For cases in which AFCA actually makes a ruling one way or another, the outcome is fairly evenly split between favouring the complainant over the financial firm, the lead ombudsman for the complaints authority’s investment and advice segment has pointed out.

“We often get questions and suggestions that AFCA might be bias one way or the other in its decision making but these are the facts here,” AFCA’s Natalie Cameron (pictured) said during an online session at the SMSF Association National Conference 2021 on Tuesday.

Five per cent of AFCA’s decisions relating to investments and advice land in favour of the financial firm while 6 per cent land in favour of the client or the complainant, AFCA’s complaint data for the 12-month period to September 2020 shows.

The largest portion of complaints relating to investments and advice (32 per cent) are passed on by AFCA because they land outside the complaints authority’s jurisdiction, the data shows.

The next largest number of complaints (26 per cent or 1,135 complaints) relating to investment and advice are resolved internally by the financial firms’ complaints resolution process, the AFCA data shows. A further 14 per cent of complaints are handled through a mutual negotiation process and 10 per cent or 458 are discontinued.
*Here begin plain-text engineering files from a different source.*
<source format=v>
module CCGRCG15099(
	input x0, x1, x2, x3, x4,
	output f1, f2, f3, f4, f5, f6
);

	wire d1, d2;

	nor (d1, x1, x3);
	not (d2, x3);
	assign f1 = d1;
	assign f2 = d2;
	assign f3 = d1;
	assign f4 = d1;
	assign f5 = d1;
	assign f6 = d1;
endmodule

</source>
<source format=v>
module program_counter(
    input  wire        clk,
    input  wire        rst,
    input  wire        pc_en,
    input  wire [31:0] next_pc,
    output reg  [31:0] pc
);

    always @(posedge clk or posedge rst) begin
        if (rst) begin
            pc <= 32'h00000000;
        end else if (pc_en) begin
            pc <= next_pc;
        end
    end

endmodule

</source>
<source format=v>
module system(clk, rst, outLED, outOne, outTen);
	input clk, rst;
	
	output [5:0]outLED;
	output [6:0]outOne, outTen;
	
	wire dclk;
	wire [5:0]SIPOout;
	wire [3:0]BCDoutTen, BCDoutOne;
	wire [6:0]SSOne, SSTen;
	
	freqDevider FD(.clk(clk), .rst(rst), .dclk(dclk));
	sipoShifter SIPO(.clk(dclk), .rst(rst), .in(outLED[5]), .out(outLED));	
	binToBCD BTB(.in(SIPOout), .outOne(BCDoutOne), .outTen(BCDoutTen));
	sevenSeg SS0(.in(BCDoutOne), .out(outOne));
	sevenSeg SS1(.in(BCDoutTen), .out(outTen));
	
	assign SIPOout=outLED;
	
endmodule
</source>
Investment and advice complaints made up a relatively small proportion (6 per cent) of the 80,640 complaints AFCA received in total during the 12 month period.
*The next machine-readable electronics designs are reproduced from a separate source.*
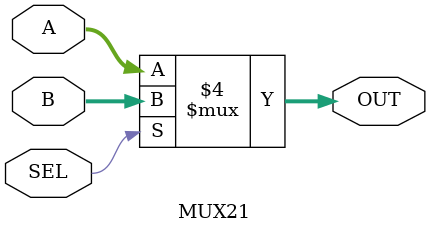
<source format=sv>
module MUX21 #(
	parameter BITS = 32)
(
	input logic SEL,
	input logic [BITS-1:0] A,
	input logic [BITS-1:0] B,
	output logic [BITS-1:0] OUT 
);

always_comb begin 
	if(SEL == 1) begin
		OUT <= B;
	end
	else begin
		OUT <= A;
	end
end
endmodule

</source>
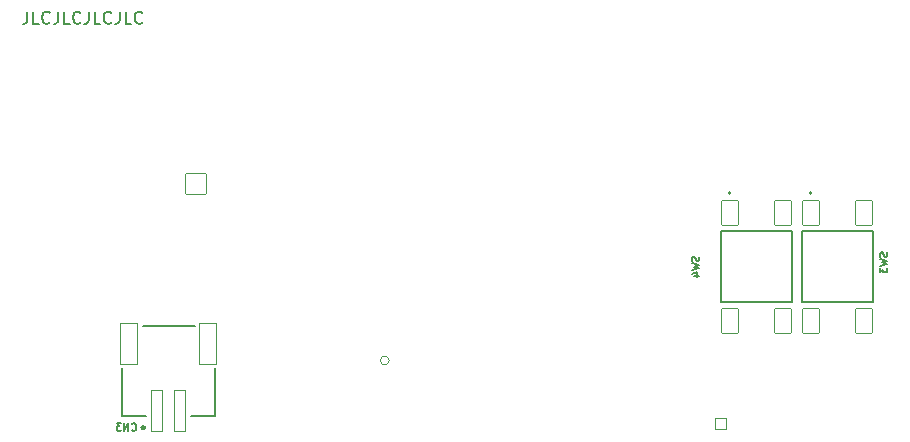
<source format=gbo>
G04 #@! TF.GenerationSoftware,KiCad,Pcbnew,(6.0.0)*
G04 #@! TF.CreationDate,2022-02-07T18:43:46-08:00*
G04 #@! TF.ProjectId,LightsProject_Rev_C,4c696768-7473-4507-926f-6a6563745f52,rev?*
G04 #@! TF.SameCoordinates,Original*
G04 #@! TF.FileFunction,Legend,Bot*
G04 #@! TF.FilePolarity,Positive*
%FSLAX46Y46*%
G04 Gerber Fmt 4.6, Leading zero omitted, Abs format (unit mm)*
G04 Created by KiCad (PCBNEW (6.0.0)) date 2022-02-07 18:43:46*
%MOMM*%
%LPD*%
G01*
G04 APERTURE LIST*
G04 Aperture macros list*
%AMRoundRect*
0 Rectangle with rounded corners*
0 $1 Rounding radius*
0 $2 $3 $4 $5 $6 $7 $8 $9 X,Y pos of 4 corners*
0 Add a 4 corners polygon primitive as box body*
4,1,4,$2,$3,$4,$5,$6,$7,$8,$9,$2,$3,0*
0 Add four circle primitives for the rounded corners*
1,1,$1+$1,$2,$3*
1,1,$1+$1,$4,$5*
1,1,$1+$1,$6,$7*
1,1,$1+$1,$8,$9*
0 Add four rect primitives between the rounded corners*
20,1,$1+$1,$2,$3,$4,$5,0*
20,1,$1+$1,$4,$5,$6,$7,0*
20,1,$1+$1,$6,$7,$8,$9,0*
20,1,$1+$1,$8,$9,$2,$3,0*%
G04 Aperture macros list end*
%ADD10C,0.177800*%
%ADD11C,0.127000*%
%ADD12C,0.120000*%
%ADD13C,0.200000*%
%ADD14C,0.300000*%
%ADD15RoundRect,0.025400X-0.850000X-0.850000X0.850000X-0.850000X0.850000X0.850000X-0.850000X0.850000X0*%
%ADD16O,1.750800X1.750800*%
%ADD17C,2.250800*%
%ADD18C,0.736600*%
%ADD19O,1.350800X2.550800*%
%ADD20O,1.350800X3.250800*%
%ADD21RoundRect,0.025400X0.500000X-0.500000X0.500000X0.500000X-0.500000X0.500000X-0.500000X-0.500000X0*%
%ADD22C,1.050800*%
%ADD23RoundRect,0.025400X-0.700000X1.050000X-0.700000X-1.050000X0.700000X-1.050000X0.700000X1.050000X0*%
%ADD24RoundRect,0.025400X0.500000X1.750000X-0.500000X1.750000X-0.500000X-1.750000X0.500000X-1.750000X0*%
%ADD25RoundRect,0.025400X0.750000X1.700000X-0.750000X1.700000X-0.750000X-1.700000X0.750000X-1.700000X0*%
G04 APERTURE END LIST*
D10*
X107422647Y-65382019D02*
X107422647Y-66107733D01*
X107374266Y-66252876D01*
X107277504Y-66349638D01*
X107132361Y-66398019D01*
X107035600Y-66398019D01*
X108390266Y-66398019D02*
X107906457Y-66398019D01*
X107906457Y-65382019D01*
X109309504Y-66301257D02*
X109261123Y-66349638D01*
X109115980Y-66398019D01*
X109019219Y-66398019D01*
X108874076Y-66349638D01*
X108777314Y-66252876D01*
X108728933Y-66156114D01*
X108680552Y-65962590D01*
X108680552Y-65817447D01*
X108728933Y-65623923D01*
X108777314Y-65527161D01*
X108874076Y-65430400D01*
X109019219Y-65382019D01*
X109115980Y-65382019D01*
X109261123Y-65430400D01*
X109309504Y-65478780D01*
X110035219Y-65382019D02*
X110035219Y-66107733D01*
X109986838Y-66252876D01*
X109890076Y-66349638D01*
X109744933Y-66398019D01*
X109648171Y-66398019D01*
X111002838Y-66398019D02*
X110519028Y-66398019D01*
X110519028Y-65382019D01*
X111922076Y-66301257D02*
X111873695Y-66349638D01*
X111728552Y-66398019D01*
X111631790Y-66398019D01*
X111486647Y-66349638D01*
X111389885Y-66252876D01*
X111341504Y-66156114D01*
X111293123Y-65962590D01*
X111293123Y-65817447D01*
X111341504Y-65623923D01*
X111389885Y-65527161D01*
X111486647Y-65430400D01*
X111631790Y-65382019D01*
X111728552Y-65382019D01*
X111873695Y-65430400D01*
X111922076Y-65478780D01*
X112647790Y-65382019D02*
X112647790Y-66107733D01*
X112599409Y-66252876D01*
X112502647Y-66349638D01*
X112357504Y-66398019D01*
X112260742Y-66398019D01*
X113615409Y-66398019D02*
X113131600Y-66398019D01*
X113131600Y-65382019D01*
X114534647Y-66301257D02*
X114486266Y-66349638D01*
X114341123Y-66398019D01*
X114244361Y-66398019D01*
X114099219Y-66349638D01*
X114002457Y-66252876D01*
X113954076Y-66156114D01*
X113905695Y-65962590D01*
X113905695Y-65817447D01*
X113954076Y-65623923D01*
X114002457Y-65527161D01*
X114099219Y-65430400D01*
X114244361Y-65382019D01*
X114341123Y-65382019D01*
X114486266Y-65430400D01*
X114534647Y-65478780D01*
X115260361Y-65382019D02*
X115260361Y-66107733D01*
X115211980Y-66252876D01*
X115115219Y-66349638D01*
X114970076Y-66398019D01*
X114873314Y-66398019D01*
X116227980Y-66398019D02*
X115744171Y-66398019D01*
X115744171Y-65382019D01*
X117147219Y-66301257D02*
X117098838Y-66349638D01*
X116953695Y-66398019D01*
X116856933Y-66398019D01*
X116711790Y-66349638D01*
X116615028Y-66252876D01*
X116566647Y-66156114D01*
X116518266Y-65962590D01*
X116518266Y-65817447D01*
X116566647Y-65623923D01*
X116615028Y-65527161D01*
X116711790Y-65430400D01*
X116856933Y-65382019D01*
X116953695Y-65382019D01*
X117098838Y-65430400D01*
X117147219Y-65478780D01*
D11*
X180216023Y-85767333D02*
X180246261Y-85858047D01*
X180246261Y-86009238D01*
X180216023Y-86069714D01*
X180185785Y-86099952D01*
X180125309Y-86130190D01*
X180064833Y-86130190D01*
X180004357Y-86099952D01*
X179974119Y-86069714D01*
X179943880Y-86009238D01*
X179913642Y-85888285D01*
X179883404Y-85827809D01*
X179853166Y-85797571D01*
X179792690Y-85767333D01*
X179732214Y-85767333D01*
X179671738Y-85797571D01*
X179641500Y-85827809D01*
X179611261Y-85888285D01*
X179611261Y-86039476D01*
X179641500Y-86130190D01*
X179611261Y-86341857D02*
X180246261Y-86493047D01*
X179792690Y-86614000D01*
X180246261Y-86734952D01*
X179611261Y-86886142D01*
X179611261Y-87067571D02*
X179611261Y-87460666D01*
X179853166Y-87249000D01*
X179853166Y-87339714D01*
X179883404Y-87400190D01*
X179913642Y-87430428D01*
X179974119Y-87460666D01*
X180125309Y-87460666D01*
X180185785Y-87430428D01*
X180216023Y-87400190D01*
X180246261Y-87339714D01*
X180246261Y-87158285D01*
X180216023Y-87097809D01*
X180185785Y-87067571D01*
X116262452Y-100810785D02*
X116292690Y-100841023D01*
X116383404Y-100871261D01*
X116443880Y-100871261D01*
X116534595Y-100841023D01*
X116595071Y-100780547D01*
X116625309Y-100720071D01*
X116655547Y-100599119D01*
X116655547Y-100508404D01*
X116625309Y-100387452D01*
X116595071Y-100326976D01*
X116534595Y-100266500D01*
X116443880Y-100236261D01*
X116383404Y-100236261D01*
X116292690Y-100266500D01*
X116262452Y-100296738D01*
X115990309Y-100871261D02*
X115990309Y-100236261D01*
X115627452Y-100871261D01*
X115627452Y-100236261D01*
X115385547Y-100236261D02*
X114992452Y-100236261D01*
X115204119Y-100478166D01*
X115113404Y-100478166D01*
X115052928Y-100508404D01*
X115022690Y-100538642D01*
X114992452Y-100599119D01*
X114992452Y-100750309D01*
X115022690Y-100810785D01*
X115052928Y-100841023D01*
X115113404Y-100871261D01*
X115294833Y-100871261D01*
X115355309Y-100841023D01*
X115385547Y-100810785D01*
X164297023Y-86123333D02*
X164327261Y-86214047D01*
X164327261Y-86365238D01*
X164297023Y-86425714D01*
X164266785Y-86455952D01*
X164206309Y-86486190D01*
X164145833Y-86486190D01*
X164085357Y-86455952D01*
X164055119Y-86425714D01*
X164024880Y-86365238D01*
X163994642Y-86244285D01*
X163964404Y-86183809D01*
X163934166Y-86153571D01*
X163873690Y-86123333D01*
X163813214Y-86123333D01*
X163752738Y-86153571D01*
X163722500Y-86183809D01*
X163692261Y-86244285D01*
X163692261Y-86395476D01*
X163722500Y-86486190D01*
X163692261Y-86697857D02*
X164327261Y-86849047D01*
X163873690Y-86970000D01*
X164327261Y-87090952D01*
X163692261Y-87242142D01*
X163903928Y-87756190D02*
X164327261Y-87756190D01*
X163662023Y-87605000D02*
X164115595Y-87453809D01*
X164115595Y-87846904D01*
D12*
X138064876Y-94925407D02*
G75*
G03*
X138064876Y-94925407I-381000J0D01*
G01*
D11*
X173022000Y-89995000D02*
X173022000Y-83995000D01*
X179022000Y-89995000D02*
X179022000Y-83995000D01*
X179022000Y-83995000D02*
X173022000Y-83995000D01*
X173022000Y-89995000D02*
X179022000Y-89995000D01*
D13*
X173822000Y-80745000D02*
G75*
G03*
X173822000Y-80745000I-100000J0D01*
G01*
D11*
X123330000Y-99593000D02*
X121280000Y-99593000D01*
X115430000Y-99593000D02*
X115430000Y-95593000D01*
X117480000Y-99593000D02*
X115430000Y-99593000D01*
X117180000Y-91993000D02*
X121580000Y-91993000D01*
X123330000Y-95593000D02*
X123330000Y-99593000D01*
D14*
X117330000Y-100593000D02*
G75*
G03*
X117330000Y-100593000I-100000J0D01*
G01*
D11*
X166164000Y-89995000D02*
X166164000Y-83995000D01*
X172164000Y-89995000D02*
X172164000Y-83995000D01*
X172164000Y-83995000D02*
X166164000Y-83995000D01*
X166164000Y-89995000D02*
X172164000Y-89995000D01*
D13*
X166964000Y-80745000D02*
G75*
G03*
X166964000Y-80745000I-100000J0D01*
G01*
%LPC*%
D15*
X121666000Y-80020000D03*
D16*
X121666000Y-82560000D03*
X121666000Y-85100000D03*
X121666000Y-87640000D03*
D17*
X177437720Y-60842296D03*
D18*
X140463876Y-96065407D03*
X141313876Y-96065407D03*
X142163876Y-96065407D03*
X143013876Y-96065407D03*
X143863877Y-96065407D03*
X144713875Y-96065407D03*
X145563876Y-96065407D03*
X146413877Y-96065407D03*
X146413877Y-97415407D03*
X145563876Y-97415407D03*
X144713875Y-97415407D03*
X143863877Y-97415407D03*
X143013876Y-97415407D03*
X142163876Y-97415407D03*
X141313876Y-97415407D03*
X140463876Y-97415407D03*
D19*
X139118875Y-100715408D03*
D20*
X139118875Y-96565406D03*
D19*
X147758875Y-100715408D03*
D20*
X147758875Y-96565406D03*
D17*
X177437720Y-98842297D03*
X109437703Y-98842297D03*
X109437703Y-60842296D03*
D21*
X166116000Y-100290000D03*
D22*
X166116000Y-99040000D03*
X166116000Y-97790000D03*
X166116000Y-96540000D03*
X166116000Y-95290000D03*
D23*
X173772000Y-82445000D03*
X173772000Y-91545000D03*
X178272000Y-82445000D03*
X178272000Y-91545000D03*
D24*
X118380000Y-99243000D03*
X120380000Y-99243000D03*
D25*
X122730001Y-93492999D03*
X116029999Y-93492999D03*
D23*
X166914000Y-82445000D03*
X166914000Y-91545000D03*
X171414000Y-82445000D03*
X171414000Y-91545000D03*
M02*

</source>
The majority of investment and advice-related complaints related either to misleading product information and service, inappropriate advice or failure to act in the client’s best interests, Cameron highlighted.
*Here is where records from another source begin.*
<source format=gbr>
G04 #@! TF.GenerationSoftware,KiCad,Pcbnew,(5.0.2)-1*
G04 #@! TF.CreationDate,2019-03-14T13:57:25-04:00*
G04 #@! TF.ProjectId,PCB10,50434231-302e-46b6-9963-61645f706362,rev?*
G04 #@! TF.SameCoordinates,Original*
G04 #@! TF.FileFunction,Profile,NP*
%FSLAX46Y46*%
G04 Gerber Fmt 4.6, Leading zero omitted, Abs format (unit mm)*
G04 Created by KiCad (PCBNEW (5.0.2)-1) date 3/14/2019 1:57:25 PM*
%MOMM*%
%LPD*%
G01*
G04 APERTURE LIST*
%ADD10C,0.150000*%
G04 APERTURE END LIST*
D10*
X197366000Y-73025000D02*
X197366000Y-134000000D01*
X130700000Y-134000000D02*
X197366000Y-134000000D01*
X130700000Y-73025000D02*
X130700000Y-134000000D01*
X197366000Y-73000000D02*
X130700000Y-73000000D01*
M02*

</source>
While small in number, the advice related complaints tend to take longer to resolve, Cameron said, adding that only 20 per cent of complaints relating to investment and advice were able to be resolved as soon as they came in AFCA’s door compared to 51 per cent of banking and finance complaints.

Complaints specifically relating to SMSFs were very small in number in the 12-month period (324 in total), a mere 0.4 per cent of the 80,000 odd complaints AFCA received, Cameron pointed out.

“A lot of people are clearly giving really great advice to SMSFs and the majority are probably really happy,” she said.